Kafka Streams scaling

Kafka Streams scaling and parallelism: why tasks cap your throughput, when extra threads and instances go idle, and the partition trap that corrupts state.

Make a Kafka Streams app go faster, and know when it can't.

The first instinct when a Kafka Streams app falls behind is to add threads or spin up more pods. Sometimes that works. Often it does nothing, because Kafka Streams parallelism is capped by something most config changes can't touch: your partition count. This page is the mental model for scaling Streams correctly, and the one trap (increasing partitions on a stateful app) that turns a scaling attempt into a data-corruption incident.

The architecture page established that the task is the fixed unit of parallelism and that tasks are pinned to partitions. Here we turn that into operational decisions: how many threads, how many instances, what to do with the surplus, and why you can't just bump partitions to scale.

What you'll learn:

  • Why total useful parallelism is capped by partition count, not by threads or instances
  • When extra threads and instances become idle standbys
  • How a narrow repartition topic throttles everything downstream
  • Why increasing input partitions on a stateful app breaks key→state mapping

The ceiling: parallelism = max partitions of a sub-topology

One number governs how far a Kafka Streams app can scale: the largest partition count among its sub-topologies. That's the maximum number of tasks, and tasks are the only thing that runs in parallel.

A quick reminder of the chain (full detail in architecture):

partitions of a sub-topology  →  tasks (one per partition)  →  run on stream threads  →  across instances

Your real concurrency is min(total tasks, total stream threads across all instances). The first term is set by your topics; the second by your config. You can raise the second freely, but the moment it exceeds the first, the extra threads have no task to run and your throughput stops improving. A 12-partition input topic gives you 12 tasks for that sub-topology, and 12 is the hard ceiling for that stage, whether you run it on 1 instance with 12 threads or 12 instances with 1 thread each.

Confluent's writeup on scaling Streams with cooperative rebalancing frames it the same way: you scale Streams by moving tasks onto more threads/instances, and the task count is fixed by partitions at startup.

🚫 "It's falling behind, add more threads (or more pods) and it'll catch up."

Only up to the task count. Once num.stream.threads × instances ≥ the partition count of your busiest sub-topology, every additional thread or instance is idle (or a standby). Past the ceiling, more compute buys you nothing but cost: the fix is more partitions, not more workers, and that has consequences (below).

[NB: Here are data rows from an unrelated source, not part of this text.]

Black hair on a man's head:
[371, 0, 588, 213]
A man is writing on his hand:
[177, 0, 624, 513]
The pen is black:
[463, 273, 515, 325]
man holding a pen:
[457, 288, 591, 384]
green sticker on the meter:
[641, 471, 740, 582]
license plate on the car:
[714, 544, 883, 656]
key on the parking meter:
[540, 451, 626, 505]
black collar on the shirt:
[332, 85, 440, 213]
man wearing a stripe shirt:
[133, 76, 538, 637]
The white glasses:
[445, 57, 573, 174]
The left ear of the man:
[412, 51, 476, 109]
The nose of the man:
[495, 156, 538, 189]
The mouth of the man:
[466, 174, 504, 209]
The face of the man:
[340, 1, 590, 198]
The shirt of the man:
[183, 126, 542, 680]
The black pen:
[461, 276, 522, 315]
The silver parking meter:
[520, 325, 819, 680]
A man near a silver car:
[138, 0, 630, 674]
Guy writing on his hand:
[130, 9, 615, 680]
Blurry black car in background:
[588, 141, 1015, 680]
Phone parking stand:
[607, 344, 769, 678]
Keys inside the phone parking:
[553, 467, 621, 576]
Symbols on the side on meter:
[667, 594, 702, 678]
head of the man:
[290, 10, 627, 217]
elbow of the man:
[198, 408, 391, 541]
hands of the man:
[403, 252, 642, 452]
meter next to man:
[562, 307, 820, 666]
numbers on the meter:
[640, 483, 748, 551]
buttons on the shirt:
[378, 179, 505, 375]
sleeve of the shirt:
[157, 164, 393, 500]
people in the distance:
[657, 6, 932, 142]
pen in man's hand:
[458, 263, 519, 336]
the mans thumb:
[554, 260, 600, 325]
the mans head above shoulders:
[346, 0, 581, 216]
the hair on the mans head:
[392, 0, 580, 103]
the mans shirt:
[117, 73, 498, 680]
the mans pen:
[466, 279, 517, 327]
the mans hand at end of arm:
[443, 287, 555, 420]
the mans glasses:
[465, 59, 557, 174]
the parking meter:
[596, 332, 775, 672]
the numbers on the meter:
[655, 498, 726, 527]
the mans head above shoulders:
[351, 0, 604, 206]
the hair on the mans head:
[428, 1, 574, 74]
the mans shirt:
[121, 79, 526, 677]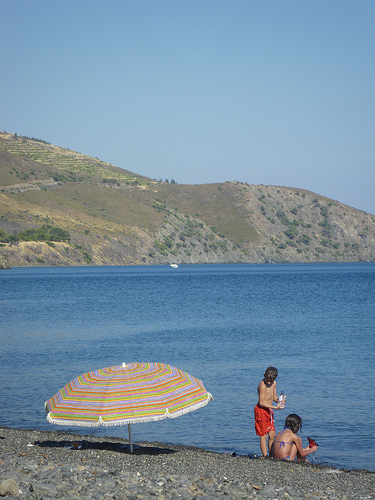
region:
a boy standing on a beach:
[248, 336, 281, 474]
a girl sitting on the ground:
[270, 415, 317, 468]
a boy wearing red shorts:
[257, 400, 282, 445]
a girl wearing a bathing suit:
[263, 404, 309, 471]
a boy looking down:
[258, 351, 292, 401]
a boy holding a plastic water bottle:
[270, 385, 289, 408]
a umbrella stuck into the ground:
[66, 317, 209, 472]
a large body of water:
[39, 246, 360, 349]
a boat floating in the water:
[150, 249, 185, 289]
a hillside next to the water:
[113, 173, 350, 305]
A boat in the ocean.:
[163, 252, 184, 277]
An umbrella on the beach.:
[38, 348, 227, 468]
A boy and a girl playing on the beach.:
[238, 361, 343, 469]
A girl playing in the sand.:
[270, 412, 319, 471]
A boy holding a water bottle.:
[247, 361, 289, 456]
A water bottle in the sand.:
[57, 436, 89, 457]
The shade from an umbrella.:
[39, 434, 184, 464]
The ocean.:
[43, 335, 240, 476]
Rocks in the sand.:
[38, 481, 132, 497]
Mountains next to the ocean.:
[33, 164, 348, 273]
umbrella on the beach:
[48, 345, 211, 434]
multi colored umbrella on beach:
[84, 358, 172, 420]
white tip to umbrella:
[118, 358, 129, 368]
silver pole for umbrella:
[122, 421, 133, 454]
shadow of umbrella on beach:
[37, 423, 173, 462]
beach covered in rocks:
[72, 452, 223, 496]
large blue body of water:
[11, 255, 347, 361]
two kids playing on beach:
[242, 356, 312, 477]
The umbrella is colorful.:
[26, 332, 231, 475]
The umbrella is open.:
[42, 329, 234, 474]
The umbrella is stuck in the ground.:
[39, 335, 247, 497]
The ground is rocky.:
[0, 423, 373, 498]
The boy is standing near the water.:
[244, 345, 291, 461]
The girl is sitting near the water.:
[271, 398, 346, 478]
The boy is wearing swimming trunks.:
[242, 341, 290, 465]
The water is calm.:
[1, 258, 374, 478]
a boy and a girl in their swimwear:
[250, 363, 321, 464]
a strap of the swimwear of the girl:
[271, 437, 294, 445]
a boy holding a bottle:
[250, 362, 288, 460]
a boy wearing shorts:
[252, 362, 287, 462]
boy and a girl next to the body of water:
[249, 363, 320, 466]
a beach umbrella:
[41, 358, 215, 458]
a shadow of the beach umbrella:
[33, 436, 179, 458]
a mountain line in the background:
[1, 125, 373, 262]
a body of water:
[0, 271, 374, 344]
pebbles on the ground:
[0, 464, 273, 497]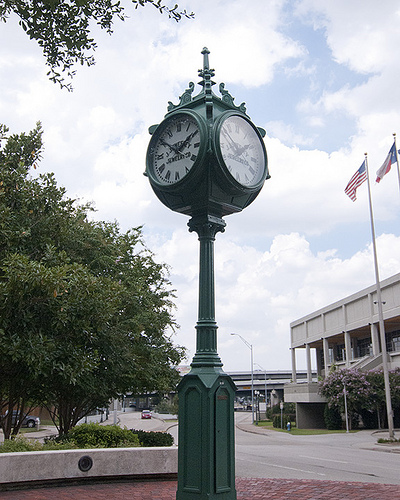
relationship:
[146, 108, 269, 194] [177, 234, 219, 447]
clock on pole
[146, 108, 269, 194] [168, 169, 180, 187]
clock face white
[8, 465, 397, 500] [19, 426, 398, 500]
bricks on ground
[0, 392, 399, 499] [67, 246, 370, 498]
street in area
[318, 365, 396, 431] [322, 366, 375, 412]
tree with leaves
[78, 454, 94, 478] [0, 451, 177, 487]
hole in wall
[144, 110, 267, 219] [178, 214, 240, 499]
clock on pole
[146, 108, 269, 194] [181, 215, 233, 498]
clock on pole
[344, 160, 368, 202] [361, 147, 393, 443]
flag on pole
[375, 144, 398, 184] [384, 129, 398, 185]
flag on pole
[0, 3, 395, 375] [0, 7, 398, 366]
clouds in sky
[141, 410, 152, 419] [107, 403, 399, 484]
car on road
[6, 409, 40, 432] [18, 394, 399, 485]
car on road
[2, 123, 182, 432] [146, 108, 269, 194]
trees near th clock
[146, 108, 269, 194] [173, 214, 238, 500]
clock fitted on clock pillar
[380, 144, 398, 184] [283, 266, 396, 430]
flag next to building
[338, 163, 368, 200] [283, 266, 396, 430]
flag next to building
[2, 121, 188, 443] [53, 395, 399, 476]
tree garden beside road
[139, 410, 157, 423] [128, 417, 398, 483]
car moving on road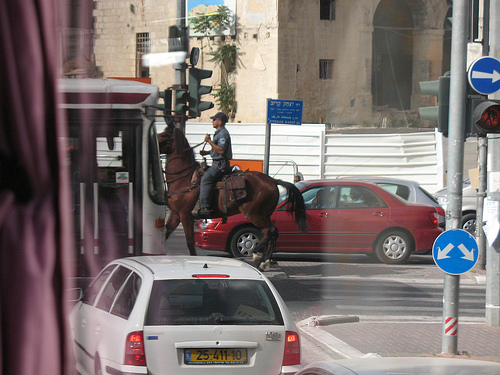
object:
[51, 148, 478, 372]
traffic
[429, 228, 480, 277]
sign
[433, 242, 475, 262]
arrows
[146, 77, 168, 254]
front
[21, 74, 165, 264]
bus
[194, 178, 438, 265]
car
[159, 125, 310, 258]
horse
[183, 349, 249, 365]
license plate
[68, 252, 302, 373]
car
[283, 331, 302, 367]
light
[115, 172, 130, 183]
sticker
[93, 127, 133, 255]
window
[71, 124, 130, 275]
door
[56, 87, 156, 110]
stripe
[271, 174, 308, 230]
tail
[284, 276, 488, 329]
road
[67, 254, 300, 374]
station wagon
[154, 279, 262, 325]
window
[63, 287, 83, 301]
mirror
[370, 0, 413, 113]
opening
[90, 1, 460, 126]
building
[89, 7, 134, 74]
wall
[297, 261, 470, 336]
street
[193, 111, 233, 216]
officer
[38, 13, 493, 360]
intersection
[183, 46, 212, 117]
signal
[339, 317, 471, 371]
sidewalk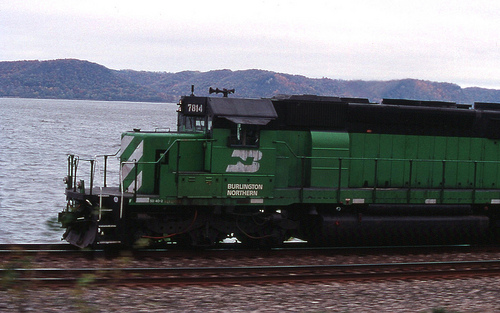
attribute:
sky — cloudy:
[4, 3, 482, 84]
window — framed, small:
[174, 107, 213, 137]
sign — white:
[225, 148, 267, 172]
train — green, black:
[57, 84, 498, 254]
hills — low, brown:
[0, 54, 499, 101]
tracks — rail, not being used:
[0, 240, 498, 301]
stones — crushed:
[9, 286, 499, 311]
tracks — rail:
[7, 239, 498, 309]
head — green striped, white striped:
[115, 125, 148, 205]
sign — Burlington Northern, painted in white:
[219, 148, 272, 203]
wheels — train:
[128, 205, 298, 252]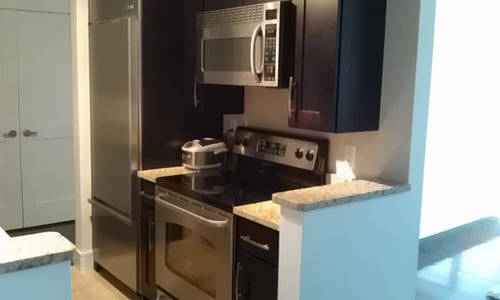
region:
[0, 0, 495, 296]
a modern kitchen with a stove and refrigerator and microwave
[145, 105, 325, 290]
a modern stove in a modern kitchen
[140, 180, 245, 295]
the oven door on a modern stove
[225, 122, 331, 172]
the dials on a stove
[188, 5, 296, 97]
a modern microwave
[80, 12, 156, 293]
a modern refrigerator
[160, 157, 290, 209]
the top of a modern stove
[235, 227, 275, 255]
the handle on a kitchen drawer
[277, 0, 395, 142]
a kitchen cabinet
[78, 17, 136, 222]
the refrigerator door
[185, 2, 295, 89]
Gray metal microwave with large handle and black buttons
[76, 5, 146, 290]
Tall stainless steel fridge with freezer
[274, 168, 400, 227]
Marble counter top over white surface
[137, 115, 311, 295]
Stainless steel oven with black top and black trim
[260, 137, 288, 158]
Display of stainless steel oven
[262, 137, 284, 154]
Green lettering on oven display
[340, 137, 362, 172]
Unused white outlet on a white wall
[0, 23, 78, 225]
Closed double white doors with gray metal door knobs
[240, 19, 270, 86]
Gray microwave metal handle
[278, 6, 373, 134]
Black cabinet with protruding metal handle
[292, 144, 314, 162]
Two black knobs on the stove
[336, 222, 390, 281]
The wall by the stove is white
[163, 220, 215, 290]
A window on the oven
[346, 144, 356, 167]
A white outlet by the stove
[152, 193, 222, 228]
The handle of the oven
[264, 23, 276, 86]
Buttons on the microwave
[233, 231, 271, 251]
A handle on a kitchen drawer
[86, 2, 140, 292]
A silver refridgerator by the stove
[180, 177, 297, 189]
The stove top is black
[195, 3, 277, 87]
A microwave above the stove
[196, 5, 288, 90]
a brush aluminum microwave and hood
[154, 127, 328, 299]
a black and brushed aluminum oven and stove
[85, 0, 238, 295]
a brushed aluminum refrigerator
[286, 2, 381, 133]
a black overhead cabinet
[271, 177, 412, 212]
a small granite shelf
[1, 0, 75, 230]
a pair of white doors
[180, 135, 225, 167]
a toaster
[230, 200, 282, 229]
a granite countertop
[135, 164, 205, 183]
a granite countertop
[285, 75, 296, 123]
a cabinet pull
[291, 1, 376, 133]
black cupboard on the wall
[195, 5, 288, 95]
microwave oven built into wall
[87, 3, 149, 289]
fridge up against the wall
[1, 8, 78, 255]
closet doors in the hall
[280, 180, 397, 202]
marble counter top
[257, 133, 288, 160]
clock on the stove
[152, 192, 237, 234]
silver handle on the stove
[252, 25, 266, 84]
silver handle on the microwave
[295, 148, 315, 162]
black knobs on the stove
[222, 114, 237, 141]
outlet for elecricity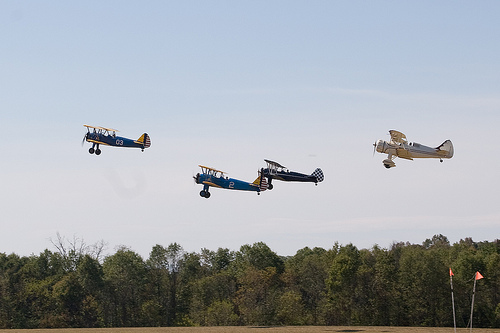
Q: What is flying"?
A: Planes.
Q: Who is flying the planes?
A: Pilots.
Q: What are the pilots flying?
A: Planes.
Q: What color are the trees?
A: Green.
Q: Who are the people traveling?
A: By plane.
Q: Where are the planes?
A: In the sky.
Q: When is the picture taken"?
A: Daytime.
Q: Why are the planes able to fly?
A: Aerodynamics.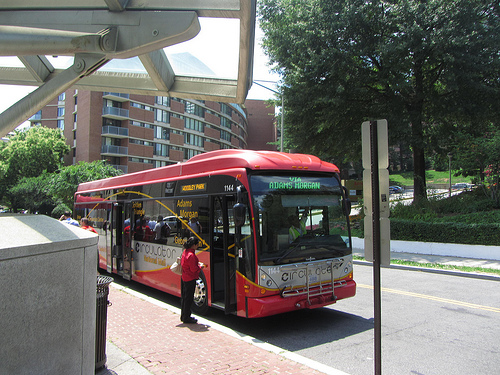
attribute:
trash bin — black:
[97, 272, 112, 370]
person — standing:
[179, 234, 203, 324]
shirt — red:
[179, 250, 203, 283]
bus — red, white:
[73, 148, 358, 318]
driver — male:
[290, 206, 310, 242]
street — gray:
[207, 263, 498, 374]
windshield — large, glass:
[248, 191, 353, 265]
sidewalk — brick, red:
[105, 280, 350, 373]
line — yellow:
[356, 280, 500, 309]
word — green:
[269, 175, 323, 190]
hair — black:
[185, 237, 200, 249]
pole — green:
[369, 119, 384, 372]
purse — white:
[171, 255, 183, 281]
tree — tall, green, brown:
[258, 2, 500, 207]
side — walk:
[106, 283, 348, 375]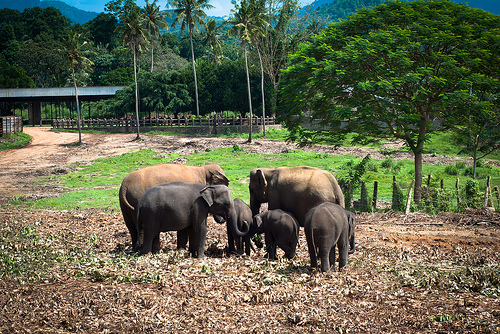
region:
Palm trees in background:
[55, 0, 284, 132]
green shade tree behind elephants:
[276, 0, 496, 195]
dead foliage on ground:
[21, 254, 498, 333]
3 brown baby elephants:
[218, 194, 365, 264]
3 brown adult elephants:
[116, 151, 347, 251]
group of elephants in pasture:
[109, 157, 362, 271]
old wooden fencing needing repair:
[349, 157, 499, 219]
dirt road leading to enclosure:
[3, 120, 95, 205]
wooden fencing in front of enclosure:
[4, 111, 280, 138]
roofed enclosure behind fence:
[1, 79, 138, 127]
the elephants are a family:
[114, 152, 363, 279]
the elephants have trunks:
[119, 146, 358, 283]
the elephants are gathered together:
[106, 152, 370, 285]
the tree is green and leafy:
[277, 2, 499, 221]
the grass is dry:
[3, 178, 495, 332]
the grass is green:
[2, 121, 499, 252]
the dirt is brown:
[3, 120, 499, 224]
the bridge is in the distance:
[1, 80, 151, 127]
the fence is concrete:
[43, 113, 303, 140]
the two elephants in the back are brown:
[109, 155, 354, 240]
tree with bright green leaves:
[360, 1, 495, 223]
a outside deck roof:
[0, 80, 139, 115]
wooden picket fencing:
[47, 108, 282, 132]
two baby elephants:
[225, 200, 299, 263]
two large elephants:
[114, 125, 233, 294]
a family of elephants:
[227, 149, 365, 282]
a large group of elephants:
[70, 131, 415, 310]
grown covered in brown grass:
[0, 264, 475, 325]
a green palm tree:
[109, 3, 156, 148]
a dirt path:
[0, 111, 85, 231]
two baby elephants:
[218, 192, 305, 259]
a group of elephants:
[103, 136, 394, 302]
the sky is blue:
[3, 2, 326, 44]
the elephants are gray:
[100, 146, 369, 279]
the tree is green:
[268, 11, 498, 233]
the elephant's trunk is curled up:
[203, 186, 257, 249]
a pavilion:
[0, 71, 147, 150]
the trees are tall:
[53, 2, 340, 160]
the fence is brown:
[43, 111, 284, 135]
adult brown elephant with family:
[244, 168, 296, 193]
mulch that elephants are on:
[65, 250, 195, 314]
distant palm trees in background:
[63, 56, 99, 83]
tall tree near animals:
[332, 75, 432, 130]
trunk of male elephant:
[224, 202, 259, 235]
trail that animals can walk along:
[24, 90, 71, 146]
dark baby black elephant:
[263, 208, 298, 256]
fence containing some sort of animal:
[156, 113, 215, 132]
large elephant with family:
[113, 157, 217, 202]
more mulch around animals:
[391, 214, 466, 247]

Threads vs instances: two knobs, one ceiling

You have two ways to add workers, and they trade off differently.

KnobScalesCost / limitFailure-domain effect
num.stream.threadsThreads within one instanceBounded by CPU cores on that boxAll threads die if the instance dies
Number of instancesThreads across the fleetBounded by your orchestrator/budgetOne instance dying loses only its share
num.stream.threads is the cheap lever: bump it to use the cores you already paid for on each box. But threads on one instance share that instance's fate, and its memory, which matters because each task carries its own RocksDB state, so 8 threads each running stateful tasks multiply the off-heap footprint on a single box.

Scaling out to more instances spreads both the failure domain and the memory, and lets cooperative rebalancing move tasks onto the new instance without a full stop-the-world. The rule of thumb: use threads to fill the cores on each instance, use instances to go wider than one box and to bound per-instance memory, and stop adding either once you hit the task ceiling.

Past the ceiling: idle workers and standbys

When you run more threads/instances than there are tasks, the surplus doesn't share the work: there's no work to share, because a partition is owned by exactly one task at a time. The surplus becomes one of two things:

  • Idle, if you have no standby replicas configured: the thread sits in the consumer group holding no active task, doing nothing but consuming a group slot.
  • A standby replica, if num.standby.replicas > 0: the surplus instance keeps a warm copy of another task's state by tailing its changelog, so if the active instance dies, failover is fast instead of a cold state restore.

This is the one good reason to run more instances than tasks: turn the surplus into hot standbys.

num.standby.replicas=1

With num.standby.replicas=1, each task has one warm backup on another instance. That's not extra throughput (active and standby never process the same partition in parallel), it's faster recovery. So "more instances than tasks" is wasteful unless you've turned it into standby capacity, in which case you're buying availability, not speed. Be deliberate about which one you're paying for.

The narrow-repartition throttle

The ceiling isn't always your input topic. A sub-topology boundary, created when you re-key and then aggregate or join, writes to an internal repartition topic, and that topic's partition count caps everything downstream of it.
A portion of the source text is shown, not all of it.